Исаев быстро просмотрел газету: «По нашим данным, в этом месяце цены на псковском рынке были следующими: фунт хлеба — 450–500 рублей, пуд картофеля — 4500 рублей, фунт свинины — 5000 рублей, бутылка молока — 700 рублей, десяток яиц — 3500 рублей»; «Вчера в Ревель прибыл новый транспорт с золотом из России — всего 600 пудов. Вагон подан в Гавань, где золото было перегружено на пароход „Калевипоэг“. Пароход следует в Стокгольм, а оттуда, по имеющимся сведениям, в Берлин, где золото будет перековано в соврубли»; «Представитель одной из великих держав прибыл в Москву, чтобы вести переговоры о реорганизации Советского правительства. Смысл предстоящей организации — смещение Ленина и Троцкого; вся полнота власти будет сосредоточена в руках нового премьера Красина. Вероятно, потребуют удаления из правительства наиболее экстремистских элементов. В случае, если эти условия будут приняты большевиками, великие державы начнут переговоры с Кремлем».
— Неужели у вас нет серьезных информаторов? — поморщился Исаев. — Григорий Федорович, милый, зачем выдавать желаемое за действительное? И не говорите мне, что данные из Пскова вы получили от верного информатора… Я сюда шел через Псков. И на базаре покупал фунт хлеба. Цены даны полугодовой давности, сейчас совсем иные… И никто не приезжал в Москву из представителей великих держав с предложением насчет Красина.
Принесли блинчики; Исаев набросился на них с жадностью.
Дренькнул звоночек у двери, и Вахт воскликнул — с деланным удивлением:
— Лев Кириллыч, здрасьте, какими судьбами?!
Подняв голову, Исаев увидел Головкина: он узнал его по фотографиям, которые хранились в ЧК. Головкин был связан с эсеровской контрразведкой.
— Знакомьтесь, гражданин Исаев — из России. А это наш журналист Лев Головкин.

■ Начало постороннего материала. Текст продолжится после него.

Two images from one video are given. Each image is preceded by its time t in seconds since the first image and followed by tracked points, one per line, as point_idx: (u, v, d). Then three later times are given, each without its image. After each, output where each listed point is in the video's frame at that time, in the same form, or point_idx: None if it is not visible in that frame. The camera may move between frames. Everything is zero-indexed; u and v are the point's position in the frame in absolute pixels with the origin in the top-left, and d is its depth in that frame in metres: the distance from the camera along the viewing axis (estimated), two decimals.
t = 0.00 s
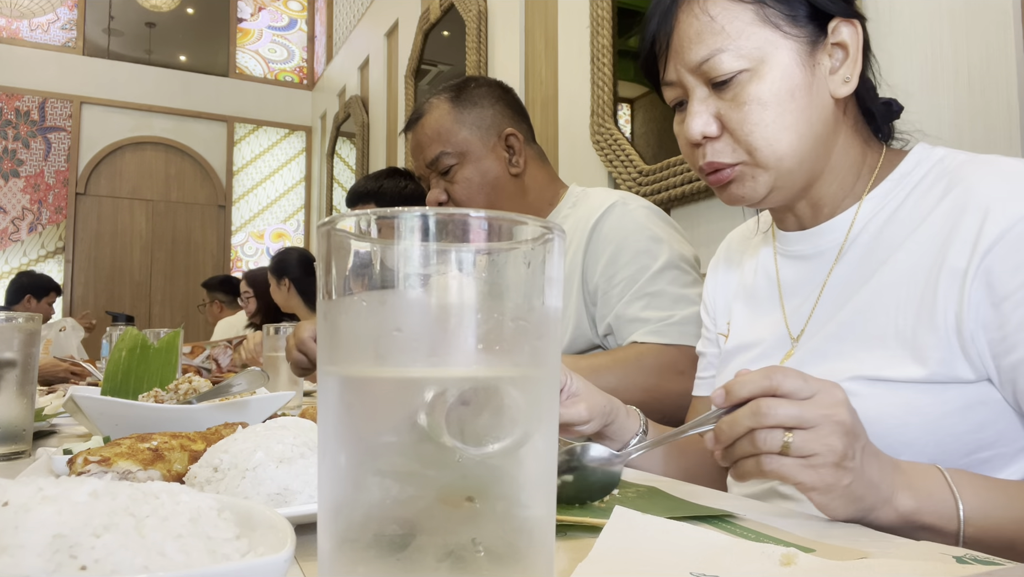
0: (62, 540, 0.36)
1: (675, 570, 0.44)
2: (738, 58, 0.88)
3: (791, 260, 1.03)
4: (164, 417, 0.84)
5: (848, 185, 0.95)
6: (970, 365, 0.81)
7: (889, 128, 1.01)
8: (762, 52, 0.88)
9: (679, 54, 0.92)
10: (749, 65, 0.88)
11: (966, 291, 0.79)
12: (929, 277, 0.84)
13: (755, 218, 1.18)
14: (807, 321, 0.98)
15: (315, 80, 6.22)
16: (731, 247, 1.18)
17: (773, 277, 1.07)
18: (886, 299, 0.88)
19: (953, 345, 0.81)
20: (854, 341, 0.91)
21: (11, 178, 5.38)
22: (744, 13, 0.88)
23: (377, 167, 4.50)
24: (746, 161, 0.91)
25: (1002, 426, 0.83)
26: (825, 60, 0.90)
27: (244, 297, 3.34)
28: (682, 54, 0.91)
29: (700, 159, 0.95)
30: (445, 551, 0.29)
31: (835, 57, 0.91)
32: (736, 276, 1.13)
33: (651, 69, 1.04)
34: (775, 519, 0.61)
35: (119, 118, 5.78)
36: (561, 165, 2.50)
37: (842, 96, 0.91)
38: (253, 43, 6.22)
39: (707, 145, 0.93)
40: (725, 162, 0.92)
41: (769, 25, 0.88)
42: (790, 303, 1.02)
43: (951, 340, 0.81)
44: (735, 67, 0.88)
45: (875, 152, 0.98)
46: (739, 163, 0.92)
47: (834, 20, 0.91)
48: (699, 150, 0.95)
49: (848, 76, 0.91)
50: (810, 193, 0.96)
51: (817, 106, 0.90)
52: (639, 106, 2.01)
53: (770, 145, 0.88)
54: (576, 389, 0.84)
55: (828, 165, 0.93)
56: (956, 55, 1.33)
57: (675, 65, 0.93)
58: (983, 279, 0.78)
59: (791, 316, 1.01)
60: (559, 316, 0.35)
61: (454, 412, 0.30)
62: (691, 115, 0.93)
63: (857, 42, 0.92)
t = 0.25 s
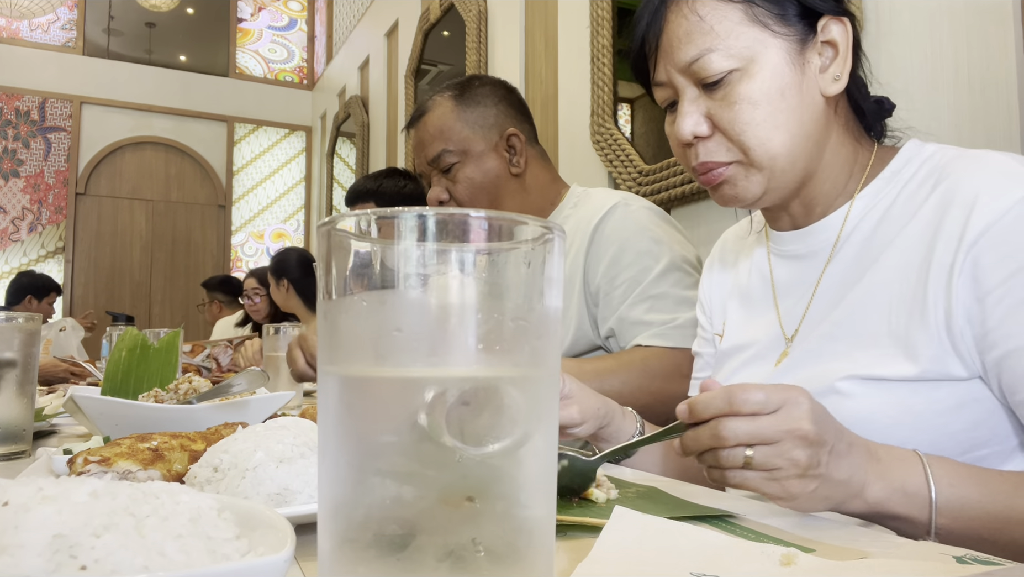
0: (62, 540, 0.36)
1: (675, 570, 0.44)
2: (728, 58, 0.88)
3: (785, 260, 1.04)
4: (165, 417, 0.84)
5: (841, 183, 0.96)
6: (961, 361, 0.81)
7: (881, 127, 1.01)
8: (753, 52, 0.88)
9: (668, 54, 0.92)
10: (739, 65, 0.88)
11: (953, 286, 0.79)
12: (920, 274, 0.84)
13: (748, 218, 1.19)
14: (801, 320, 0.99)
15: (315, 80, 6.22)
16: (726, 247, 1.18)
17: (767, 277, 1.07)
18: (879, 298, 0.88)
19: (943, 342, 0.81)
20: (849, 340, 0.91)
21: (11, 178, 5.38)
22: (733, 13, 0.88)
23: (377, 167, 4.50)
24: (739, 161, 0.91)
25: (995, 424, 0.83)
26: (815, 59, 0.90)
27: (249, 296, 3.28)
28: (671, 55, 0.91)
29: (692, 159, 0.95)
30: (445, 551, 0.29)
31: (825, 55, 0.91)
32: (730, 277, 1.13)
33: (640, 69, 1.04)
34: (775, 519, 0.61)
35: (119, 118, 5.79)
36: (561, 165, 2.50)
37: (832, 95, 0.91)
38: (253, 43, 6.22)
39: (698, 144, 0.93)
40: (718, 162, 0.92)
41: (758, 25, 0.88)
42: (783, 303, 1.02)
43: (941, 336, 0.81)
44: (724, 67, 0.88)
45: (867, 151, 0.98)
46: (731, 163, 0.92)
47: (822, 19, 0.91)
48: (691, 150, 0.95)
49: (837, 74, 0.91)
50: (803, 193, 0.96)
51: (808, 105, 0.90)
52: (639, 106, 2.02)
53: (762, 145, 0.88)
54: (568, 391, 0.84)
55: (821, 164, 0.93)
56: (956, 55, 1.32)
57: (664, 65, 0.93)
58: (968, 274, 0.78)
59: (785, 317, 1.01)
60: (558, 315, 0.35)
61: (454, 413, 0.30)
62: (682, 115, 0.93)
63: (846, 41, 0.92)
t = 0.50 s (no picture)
0: (63, 540, 0.36)
1: (675, 570, 0.44)
2: (722, 58, 0.88)
3: (780, 260, 1.04)
4: (165, 417, 0.84)
5: (836, 183, 0.95)
6: (955, 360, 0.81)
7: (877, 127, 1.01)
8: (747, 52, 0.88)
9: (663, 55, 0.92)
10: (733, 66, 0.88)
11: (943, 284, 0.79)
12: (914, 273, 0.84)
13: (745, 219, 1.18)
14: (795, 321, 0.99)
15: (315, 80, 6.22)
16: (722, 247, 1.18)
17: (763, 277, 1.07)
18: (874, 298, 0.88)
19: (935, 340, 0.81)
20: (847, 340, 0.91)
21: (11, 178, 5.39)
22: (728, 13, 0.88)
23: (377, 167, 4.50)
24: (732, 162, 0.91)
25: (991, 424, 0.83)
26: (809, 59, 0.90)
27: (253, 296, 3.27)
28: (665, 56, 0.91)
29: (686, 161, 0.95)
30: (446, 551, 0.29)
31: (819, 55, 0.91)
32: (726, 278, 1.13)
33: (635, 69, 1.04)
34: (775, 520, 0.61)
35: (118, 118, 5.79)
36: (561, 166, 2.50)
37: (826, 95, 0.91)
38: (253, 43, 6.22)
39: (693, 146, 0.93)
40: (712, 163, 0.92)
41: (753, 25, 0.88)
42: (779, 303, 1.03)
43: (934, 334, 0.81)
44: (719, 68, 0.88)
45: (861, 150, 0.98)
46: (725, 164, 0.92)
47: (817, 19, 0.91)
48: (685, 151, 0.95)
49: (832, 75, 0.91)
50: (798, 194, 0.96)
51: (803, 105, 0.90)
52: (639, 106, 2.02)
53: (756, 147, 0.89)
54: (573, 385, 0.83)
55: (816, 165, 0.93)
56: (956, 55, 1.32)
57: (658, 66, 0.93)
58: (959, 271, 0.78)
59: (780, 317, 1.01)
60: (558, 314, 0.35)
61: (454, 413, 0.30)
62: (676, 117, 0.93)
63: (841, 41, 0.92)
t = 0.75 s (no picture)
0: (62, 540, 0.36)
1: (674, 570, 0.44)
2: (726, 60, 0.88)
3: (782, 261, 1.04)
4: (165, 417, 0.84)
5: (839, 184, 0.96)
6: (965, 363, 0.81)
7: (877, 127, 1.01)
8: (750, 54, 0.88)
9: (664, 58, 0.92)
10: (737, 68, 0.88)
11: (959, 287, 0.79)
12: (920, 275, 0.84)
13: (743, 219, 1.18)
14: (799, 321, 0.98)
15: (315, 80, 6.22)
16: (722, 249, 1.18)
17: (764, 277, 1.07)
18: (876, 299, 0.88)
19: (946, 343, 0.81)
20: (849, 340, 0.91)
21: (11, 178, 5.38)
22: (730, 15, 0.88)
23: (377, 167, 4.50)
24: (737, 163, 0.91)
25: (997, 424, 0.83)
26: (812, 59, 0.90)
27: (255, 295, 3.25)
28: (667, 59, 0.91)
29: (690, 163, 0.95)
30: (445, 551, 0.29)
31: (822, 55, 0.91)
32: (728, 280, 1.13)
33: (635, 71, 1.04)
34: (776, 520, 0.61)
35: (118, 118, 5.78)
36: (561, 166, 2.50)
37: (830, 95, 0.91)
38: (253, 43, 6.22)
39: (696, 149, 0.93)
40: (716, 165, 0.92)
41: (755, 26, 0.88)
42: (781, 304, 1.02)
43: (944, 337, 0.81)
44: (722, 70, 0.88)
45: (863, 150, 0.98)
46: (729, 166, 0.92)
47: (819, 19, 0.91)
48: (690, 154, 0.95)
49: (836, 75, 0.91)
50: (801, 195, 0.96)
51: (806, 106, 0.90)
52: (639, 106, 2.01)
53: (761, 148, 0.88)
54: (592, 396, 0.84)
55: (821, 165, 0.93)
56: (956, 55, 1.32)
57: (659, 69, 0.93)
58: (974, 275, 0.78)
59: (783, 318, 1.01)
60: (558, 314, 0.35)
61: (454, 413, 0.30)
62: (680, 119, 0.93)
63: (844, 41, 0.92)
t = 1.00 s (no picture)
0: (62, 540, 0.36)
1: (675, 570, 0.44)
2: (733, 59, 0.88)
3: (785, 261, 1.03)
4: (165, 417, 0.84)
5: (845, 183, 0.96)
6: (970, 364, 0.82)
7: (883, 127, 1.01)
8: (758, 53, 0.88)
9: (672, 56, 0.92)
10: (744, 66, 0.88)
11: (963, 289, 0.79)
12: (925, 275, 0.85)
13: (745, 217, 1.19)
14: (802, 321, 0.98)
15: (315, 80, 6.22)
16: (724, 249, 1.18)
17: (767, 277, 1.07)
18: (879, 300, 0.88)
19: (951, 344, 0.82)
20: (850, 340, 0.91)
21: (11, 178, 5.38)
22: (739, 13, 0.88)
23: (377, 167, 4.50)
24: (742, 161, 0.91)
25: (1002, 424, 0.83)
26: (820, 59, 0.90)
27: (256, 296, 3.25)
28: (675, 57, 0.91)
29: (696, 161, 0.95)
30: (446, 551, 0.29)
31: (829, 55, 0.91)
32: (731, 278, 1.13)
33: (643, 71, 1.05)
34: (776, 520, 0.61)
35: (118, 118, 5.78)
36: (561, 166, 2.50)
37: (837, 95, 0.91)
38: (253, 43, 6.22)
39: (702, 147, 0.93)
40: (721, 163, 0.92)
41: (763, 24, 0.88)
42: (785, 303, 1.02)
43: (950, 338, 0.82)
44: (730, 68, 0.88)
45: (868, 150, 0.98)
46: (735, 164, 0.92)
47: (827, 18, 0.91)
48: (696, 151, 0.95)
49: (842, 74, 0.91)
50: (806, 194, 0.96)
51: (814, 105, 0.90)
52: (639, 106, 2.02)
53: (768, 145, 0.88)
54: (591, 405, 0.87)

Головкин подозвал толстушку в туго накрахмаленном фартучке:
— Кофе, два сухарика и воды.
— Хотите блинчиков, Головкин? — спросил Вахт.
— Нет, благодарю.
— Максим Максимович работал с Ванюшиным в пресс-группе Колчака в девятнадцатом, — сказал Вахт, — может быть, попросим его как нашего коллегу выступить с заметками в газете?
— Это было бы прекрасно… — сказал Головкин, поблагодарив кивком головы толстушку, принесшую ему кофе.
— Я вынужден отклонить это лестное предложение.
— Почему?
— Потому что я намереваюсь возвратиться на родину в самом недалеком будущем.
— У гражданина Исаева есть рекомендательное письмо от Урусова, — заметил Вахт.
— Как себя чувствует князь? — поинтересовался Головкин.
— Плохо.
— Но он сотрудничает с большевиками?
— Что бы делали вы на его месте?
— Каким образом вы с ним встретились?
— В коридоре Нарбанка. Он там и написал мне эту записочку.
— Допустим, вы получите временный вид на жительство. А что дальше?
— Дальше я рассчитываю на помощь друзей.
— Наших или иностранных?
— Всяких.
— Не стоит вам улититься, Максим Максимович, — сказал Головкин, — кроме как к нам, идти здесь не к кому. «Последние известия» — черносотенные монархисты; они вам помогать не станут.
— Есть комитет помощи беженцам… Вырубов, Оболенский — я думаю, они не столь перепуганы, — откровенно усмехнувшись, сказал Исаев, — или их судьба также горестна?
— Комитет беженцев занят иными задачами: они не преследуют целей политической борьбы, они смирились с поражением.